[Hardware project source files]
----

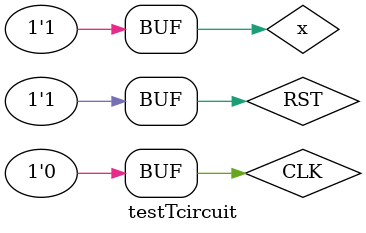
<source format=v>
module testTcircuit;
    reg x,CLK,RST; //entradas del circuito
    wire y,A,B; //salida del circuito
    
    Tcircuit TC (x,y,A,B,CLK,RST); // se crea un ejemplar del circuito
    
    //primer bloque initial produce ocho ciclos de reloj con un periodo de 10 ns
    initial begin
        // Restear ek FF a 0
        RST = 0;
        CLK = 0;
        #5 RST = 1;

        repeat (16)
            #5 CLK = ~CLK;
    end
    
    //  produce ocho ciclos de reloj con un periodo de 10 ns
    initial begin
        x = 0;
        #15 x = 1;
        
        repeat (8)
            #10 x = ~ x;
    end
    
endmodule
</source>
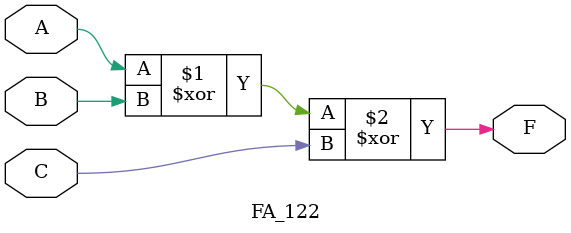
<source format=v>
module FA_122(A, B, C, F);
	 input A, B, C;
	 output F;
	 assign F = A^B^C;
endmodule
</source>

----

PROMPT: The response must match the data line for line, from its first line through the line with "Tcircuit TC (x,y,A,B,CLK,RST);", inclusive, and must leave out the pictures.

SOLVED EXERCISE:
<source format=v>
module testTcircuit;
    reg x,CLK,RST; //entradas del circuito
    wire y,A,B; //salida del circuito
    
    Tcircuit TC (x,y,A,B,CLK,RST); // se crea un ejemplar del circuito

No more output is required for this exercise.